4 Comments

ARM-IN-ARM by Nancy Lind

photo credit: J. Cavanaugh Simpson

(“Poor Robin! Poor Robin Crusoe!” – the parrot in Defoe’s ROBINSON CRUSOE)

When I read, much later,

That the father of ROBINSON CRUSOE

Died in Ropemaker’s Alley, hiding from creditors,

I cried.

I cried like the girl I was, at 8, who first met Robinson,

And my heart leapt into my throat —

No! I argued – the spirit of Defoe demanded

Expanses, vastness, NOT that squalid little room.

 

I lived with Robinson, swam with him from the wreck

To the unmapped island, alongside the dog and cat.

He contrived the hut from odd bits of planks and palms,

And later, for a change, his own “bower” of repose.

When he first saw the famous footprint in the sand,

I gasped with fear and amazement, as Robin did.
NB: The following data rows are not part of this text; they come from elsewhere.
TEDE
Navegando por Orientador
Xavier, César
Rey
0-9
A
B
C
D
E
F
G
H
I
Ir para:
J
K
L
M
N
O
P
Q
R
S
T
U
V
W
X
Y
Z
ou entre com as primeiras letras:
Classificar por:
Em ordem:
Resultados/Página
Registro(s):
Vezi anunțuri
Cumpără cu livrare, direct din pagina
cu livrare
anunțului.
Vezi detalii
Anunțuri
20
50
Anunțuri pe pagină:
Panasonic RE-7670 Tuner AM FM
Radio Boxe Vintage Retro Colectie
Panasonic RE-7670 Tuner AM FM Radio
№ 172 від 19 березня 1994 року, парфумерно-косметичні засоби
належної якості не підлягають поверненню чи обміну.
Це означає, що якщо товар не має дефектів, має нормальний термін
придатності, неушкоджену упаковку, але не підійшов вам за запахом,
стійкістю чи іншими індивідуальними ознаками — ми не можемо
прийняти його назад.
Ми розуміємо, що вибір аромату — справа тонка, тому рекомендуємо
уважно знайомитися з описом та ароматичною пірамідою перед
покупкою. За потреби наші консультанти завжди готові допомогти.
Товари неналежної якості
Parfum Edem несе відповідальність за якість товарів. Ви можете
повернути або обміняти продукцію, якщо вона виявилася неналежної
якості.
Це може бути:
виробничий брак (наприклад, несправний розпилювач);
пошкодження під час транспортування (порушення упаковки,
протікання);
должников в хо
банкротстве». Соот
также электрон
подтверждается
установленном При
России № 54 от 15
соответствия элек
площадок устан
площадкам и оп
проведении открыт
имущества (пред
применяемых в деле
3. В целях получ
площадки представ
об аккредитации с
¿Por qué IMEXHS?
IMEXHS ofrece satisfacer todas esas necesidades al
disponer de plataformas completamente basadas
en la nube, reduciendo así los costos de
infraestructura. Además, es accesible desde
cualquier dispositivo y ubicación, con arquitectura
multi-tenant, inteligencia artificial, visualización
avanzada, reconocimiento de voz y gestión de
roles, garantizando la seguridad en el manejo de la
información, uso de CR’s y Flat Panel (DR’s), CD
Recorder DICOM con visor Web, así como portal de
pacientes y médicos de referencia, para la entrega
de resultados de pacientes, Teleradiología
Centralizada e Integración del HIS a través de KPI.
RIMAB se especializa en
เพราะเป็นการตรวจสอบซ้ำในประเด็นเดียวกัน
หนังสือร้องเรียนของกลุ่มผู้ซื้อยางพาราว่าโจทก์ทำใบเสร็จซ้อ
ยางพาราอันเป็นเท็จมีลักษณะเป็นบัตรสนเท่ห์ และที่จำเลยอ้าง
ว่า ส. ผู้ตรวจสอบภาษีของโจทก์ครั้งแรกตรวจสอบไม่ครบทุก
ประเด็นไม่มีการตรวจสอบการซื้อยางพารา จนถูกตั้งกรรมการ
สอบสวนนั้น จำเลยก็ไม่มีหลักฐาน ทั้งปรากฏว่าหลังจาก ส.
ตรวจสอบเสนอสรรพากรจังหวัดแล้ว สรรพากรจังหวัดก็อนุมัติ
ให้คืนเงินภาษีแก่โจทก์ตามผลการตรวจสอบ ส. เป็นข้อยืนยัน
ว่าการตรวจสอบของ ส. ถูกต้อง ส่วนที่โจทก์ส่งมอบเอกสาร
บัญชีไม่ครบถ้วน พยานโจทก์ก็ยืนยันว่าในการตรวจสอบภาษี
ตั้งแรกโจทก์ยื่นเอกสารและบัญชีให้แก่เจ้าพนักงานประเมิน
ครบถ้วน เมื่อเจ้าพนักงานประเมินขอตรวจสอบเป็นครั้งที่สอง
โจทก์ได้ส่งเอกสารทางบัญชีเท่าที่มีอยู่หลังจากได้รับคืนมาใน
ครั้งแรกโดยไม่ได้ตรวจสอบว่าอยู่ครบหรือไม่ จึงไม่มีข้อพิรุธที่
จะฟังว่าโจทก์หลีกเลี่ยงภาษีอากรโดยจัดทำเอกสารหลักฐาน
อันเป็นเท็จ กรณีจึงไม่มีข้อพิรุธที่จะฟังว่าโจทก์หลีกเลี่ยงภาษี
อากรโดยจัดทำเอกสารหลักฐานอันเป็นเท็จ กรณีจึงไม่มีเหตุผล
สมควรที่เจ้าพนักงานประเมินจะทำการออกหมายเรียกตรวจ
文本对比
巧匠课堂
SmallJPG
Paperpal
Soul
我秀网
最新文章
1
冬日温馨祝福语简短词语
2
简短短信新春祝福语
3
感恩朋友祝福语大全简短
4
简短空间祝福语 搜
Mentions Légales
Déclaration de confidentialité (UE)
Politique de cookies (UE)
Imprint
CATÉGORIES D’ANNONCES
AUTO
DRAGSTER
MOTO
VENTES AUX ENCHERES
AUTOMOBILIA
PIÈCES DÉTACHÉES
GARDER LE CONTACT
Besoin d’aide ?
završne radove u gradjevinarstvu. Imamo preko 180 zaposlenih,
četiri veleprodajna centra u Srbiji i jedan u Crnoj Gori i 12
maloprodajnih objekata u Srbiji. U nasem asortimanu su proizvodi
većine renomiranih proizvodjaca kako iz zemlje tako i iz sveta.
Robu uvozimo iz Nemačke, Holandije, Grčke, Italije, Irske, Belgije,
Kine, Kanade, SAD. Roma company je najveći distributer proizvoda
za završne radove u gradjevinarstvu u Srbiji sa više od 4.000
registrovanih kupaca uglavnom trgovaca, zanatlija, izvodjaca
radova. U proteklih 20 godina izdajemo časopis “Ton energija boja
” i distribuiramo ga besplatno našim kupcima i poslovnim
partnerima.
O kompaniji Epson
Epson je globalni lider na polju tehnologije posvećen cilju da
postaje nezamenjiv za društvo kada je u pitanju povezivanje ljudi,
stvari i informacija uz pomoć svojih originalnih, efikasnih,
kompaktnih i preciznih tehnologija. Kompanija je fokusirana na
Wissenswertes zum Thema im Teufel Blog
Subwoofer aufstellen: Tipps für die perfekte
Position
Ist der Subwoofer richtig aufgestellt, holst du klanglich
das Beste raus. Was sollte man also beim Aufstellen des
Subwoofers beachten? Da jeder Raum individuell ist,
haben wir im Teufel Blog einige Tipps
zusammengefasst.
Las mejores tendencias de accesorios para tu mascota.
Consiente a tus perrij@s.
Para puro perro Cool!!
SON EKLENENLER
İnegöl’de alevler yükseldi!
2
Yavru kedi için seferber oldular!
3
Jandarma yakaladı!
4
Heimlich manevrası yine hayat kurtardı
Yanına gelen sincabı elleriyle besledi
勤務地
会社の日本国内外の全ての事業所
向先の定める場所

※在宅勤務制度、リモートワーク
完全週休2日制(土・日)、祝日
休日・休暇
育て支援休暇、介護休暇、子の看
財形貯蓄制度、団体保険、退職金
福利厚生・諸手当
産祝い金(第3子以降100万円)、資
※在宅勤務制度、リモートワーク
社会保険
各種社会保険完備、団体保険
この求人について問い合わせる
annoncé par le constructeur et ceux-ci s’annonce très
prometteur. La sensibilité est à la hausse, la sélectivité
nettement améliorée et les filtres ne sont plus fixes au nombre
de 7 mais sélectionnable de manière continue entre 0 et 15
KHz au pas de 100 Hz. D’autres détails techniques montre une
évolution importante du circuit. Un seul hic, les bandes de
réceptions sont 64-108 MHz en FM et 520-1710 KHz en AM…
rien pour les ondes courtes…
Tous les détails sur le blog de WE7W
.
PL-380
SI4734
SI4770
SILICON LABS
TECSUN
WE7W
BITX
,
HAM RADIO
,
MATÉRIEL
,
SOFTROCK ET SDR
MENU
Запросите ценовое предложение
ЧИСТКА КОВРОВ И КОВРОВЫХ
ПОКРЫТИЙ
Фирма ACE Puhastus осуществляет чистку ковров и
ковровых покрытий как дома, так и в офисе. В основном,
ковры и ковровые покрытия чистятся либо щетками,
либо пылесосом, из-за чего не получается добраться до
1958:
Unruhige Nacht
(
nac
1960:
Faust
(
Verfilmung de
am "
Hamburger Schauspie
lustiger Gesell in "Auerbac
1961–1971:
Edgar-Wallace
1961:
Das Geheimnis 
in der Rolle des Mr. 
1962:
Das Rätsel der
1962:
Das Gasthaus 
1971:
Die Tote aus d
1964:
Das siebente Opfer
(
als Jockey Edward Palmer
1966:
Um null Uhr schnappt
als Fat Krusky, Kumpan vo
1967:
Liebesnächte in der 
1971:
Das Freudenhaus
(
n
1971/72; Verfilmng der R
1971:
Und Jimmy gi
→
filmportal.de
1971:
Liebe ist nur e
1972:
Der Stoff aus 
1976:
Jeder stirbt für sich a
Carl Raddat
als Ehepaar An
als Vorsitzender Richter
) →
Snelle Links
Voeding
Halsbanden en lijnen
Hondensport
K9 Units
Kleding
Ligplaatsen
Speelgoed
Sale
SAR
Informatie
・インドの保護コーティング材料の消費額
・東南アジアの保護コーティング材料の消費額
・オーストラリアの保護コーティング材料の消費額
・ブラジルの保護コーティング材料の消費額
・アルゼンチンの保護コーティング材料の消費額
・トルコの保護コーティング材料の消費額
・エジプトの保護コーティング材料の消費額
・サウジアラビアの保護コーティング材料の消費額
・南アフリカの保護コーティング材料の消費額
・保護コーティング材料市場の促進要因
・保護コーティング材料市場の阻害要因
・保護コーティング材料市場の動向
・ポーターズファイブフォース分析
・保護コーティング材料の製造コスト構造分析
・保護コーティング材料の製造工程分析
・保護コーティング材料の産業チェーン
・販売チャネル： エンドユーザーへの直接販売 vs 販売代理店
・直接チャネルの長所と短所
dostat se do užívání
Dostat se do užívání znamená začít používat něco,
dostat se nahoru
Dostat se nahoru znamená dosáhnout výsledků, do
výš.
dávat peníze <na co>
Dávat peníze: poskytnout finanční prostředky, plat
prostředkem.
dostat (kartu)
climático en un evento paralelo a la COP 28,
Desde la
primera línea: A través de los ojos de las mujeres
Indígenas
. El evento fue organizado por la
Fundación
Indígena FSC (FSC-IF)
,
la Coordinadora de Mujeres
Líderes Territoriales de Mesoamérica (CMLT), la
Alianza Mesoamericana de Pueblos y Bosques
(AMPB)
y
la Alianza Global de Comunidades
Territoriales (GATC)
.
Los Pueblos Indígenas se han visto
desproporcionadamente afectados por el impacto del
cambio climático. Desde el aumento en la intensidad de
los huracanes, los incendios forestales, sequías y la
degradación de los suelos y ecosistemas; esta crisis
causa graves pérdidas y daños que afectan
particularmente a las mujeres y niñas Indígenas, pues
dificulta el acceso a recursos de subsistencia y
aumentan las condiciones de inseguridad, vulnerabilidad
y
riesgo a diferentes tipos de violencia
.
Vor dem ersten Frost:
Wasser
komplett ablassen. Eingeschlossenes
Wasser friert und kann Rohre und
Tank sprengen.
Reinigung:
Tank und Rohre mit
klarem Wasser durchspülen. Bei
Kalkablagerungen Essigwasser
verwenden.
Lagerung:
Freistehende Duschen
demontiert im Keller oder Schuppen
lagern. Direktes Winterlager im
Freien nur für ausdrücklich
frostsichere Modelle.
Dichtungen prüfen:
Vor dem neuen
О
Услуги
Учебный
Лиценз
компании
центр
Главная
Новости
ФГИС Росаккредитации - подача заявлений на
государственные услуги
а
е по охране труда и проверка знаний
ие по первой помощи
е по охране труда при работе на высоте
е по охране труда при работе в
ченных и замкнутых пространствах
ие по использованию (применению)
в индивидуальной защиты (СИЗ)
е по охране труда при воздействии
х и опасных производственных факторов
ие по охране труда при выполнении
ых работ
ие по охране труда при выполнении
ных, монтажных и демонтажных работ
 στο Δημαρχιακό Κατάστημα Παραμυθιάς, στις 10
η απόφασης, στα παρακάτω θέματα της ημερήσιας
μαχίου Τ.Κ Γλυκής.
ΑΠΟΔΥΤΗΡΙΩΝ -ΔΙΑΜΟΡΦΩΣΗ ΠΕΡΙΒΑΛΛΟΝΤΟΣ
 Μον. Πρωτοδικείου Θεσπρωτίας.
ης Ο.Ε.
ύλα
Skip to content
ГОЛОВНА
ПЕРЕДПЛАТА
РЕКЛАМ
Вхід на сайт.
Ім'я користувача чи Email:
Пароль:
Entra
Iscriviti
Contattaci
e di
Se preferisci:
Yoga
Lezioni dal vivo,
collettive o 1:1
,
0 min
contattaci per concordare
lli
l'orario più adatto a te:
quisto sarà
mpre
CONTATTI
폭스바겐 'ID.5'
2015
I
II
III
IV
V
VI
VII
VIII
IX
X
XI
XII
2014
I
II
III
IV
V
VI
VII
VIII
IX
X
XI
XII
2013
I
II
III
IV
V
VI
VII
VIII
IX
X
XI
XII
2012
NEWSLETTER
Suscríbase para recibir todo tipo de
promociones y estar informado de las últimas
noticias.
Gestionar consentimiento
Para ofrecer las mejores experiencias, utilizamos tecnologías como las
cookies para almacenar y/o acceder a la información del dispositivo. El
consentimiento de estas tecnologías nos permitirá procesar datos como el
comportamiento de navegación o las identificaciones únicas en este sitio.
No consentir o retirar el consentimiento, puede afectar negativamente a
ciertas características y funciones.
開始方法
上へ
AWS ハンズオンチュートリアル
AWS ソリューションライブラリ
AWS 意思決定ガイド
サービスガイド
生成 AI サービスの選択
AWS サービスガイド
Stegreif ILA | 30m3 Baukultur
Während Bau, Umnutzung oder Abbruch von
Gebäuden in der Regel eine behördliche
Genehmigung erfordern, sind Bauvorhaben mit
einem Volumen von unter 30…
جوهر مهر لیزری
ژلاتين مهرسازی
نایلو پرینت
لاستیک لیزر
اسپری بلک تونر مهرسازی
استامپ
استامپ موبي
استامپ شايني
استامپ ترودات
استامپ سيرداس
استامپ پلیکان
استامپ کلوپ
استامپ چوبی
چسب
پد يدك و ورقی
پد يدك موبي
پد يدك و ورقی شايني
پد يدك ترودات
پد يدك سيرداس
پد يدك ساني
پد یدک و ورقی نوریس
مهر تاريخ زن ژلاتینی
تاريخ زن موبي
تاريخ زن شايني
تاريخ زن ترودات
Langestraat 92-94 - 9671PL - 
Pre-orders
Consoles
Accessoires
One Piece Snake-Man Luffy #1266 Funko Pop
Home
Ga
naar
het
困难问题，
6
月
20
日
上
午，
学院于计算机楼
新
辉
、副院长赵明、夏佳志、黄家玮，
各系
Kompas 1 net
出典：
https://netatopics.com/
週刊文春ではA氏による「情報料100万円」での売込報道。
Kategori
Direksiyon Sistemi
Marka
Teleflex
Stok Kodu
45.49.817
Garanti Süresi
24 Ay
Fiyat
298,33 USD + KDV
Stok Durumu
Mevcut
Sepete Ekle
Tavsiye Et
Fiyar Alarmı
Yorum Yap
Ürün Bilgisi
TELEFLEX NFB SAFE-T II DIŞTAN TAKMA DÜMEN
His musket and manly outrage saved Friday from cannibals,

And the two unlikely men adopted each other, like father and son,

Like blood brothers – the first tender friendship

In the first novel in English.

Then I was reading a children’s edition that ended too soon, unforgivably,

With the rescue boat in full sail, Crusoe on deck in his goatskin clothes.

WHERE WAS FRIDAY?  I panicked, asked my father, my teacher,

The library ladies, the janitor, the bus driver —

Until I found a simple drawing, like any family album photo,

Showing the two friends, smiling, arm-in-arm, on the ship.

Winner, 3QR Daniel Defoe Contest.

4 comments on “ARM-IN-ARM by Nancy Lind

  1. I own the complete set of hardcovers of everything Dickins wrote, as I’m sure you do. It takes about five feet of shelf space. Haven’t read much of it yet (my recently deceased.mother did), but I plan to some year or two. I also have a piece in 34th Parallel, as well as this month’s 3QR (“The Service”). Isn’t it odd, though. Your poem is lovely.

    • Tom—Thanks so much for your kind comment. I am a Dickensian, too, and have been the founder back East of 2 branches of the International Dickens Fellowship and hope to find/found one in the Pasadena, CA area. I’ve also published several articles in the DICKENSIAN. Dickens rules!

    • Thanks so much, a kindred Dickensian is hard to find hereabouts.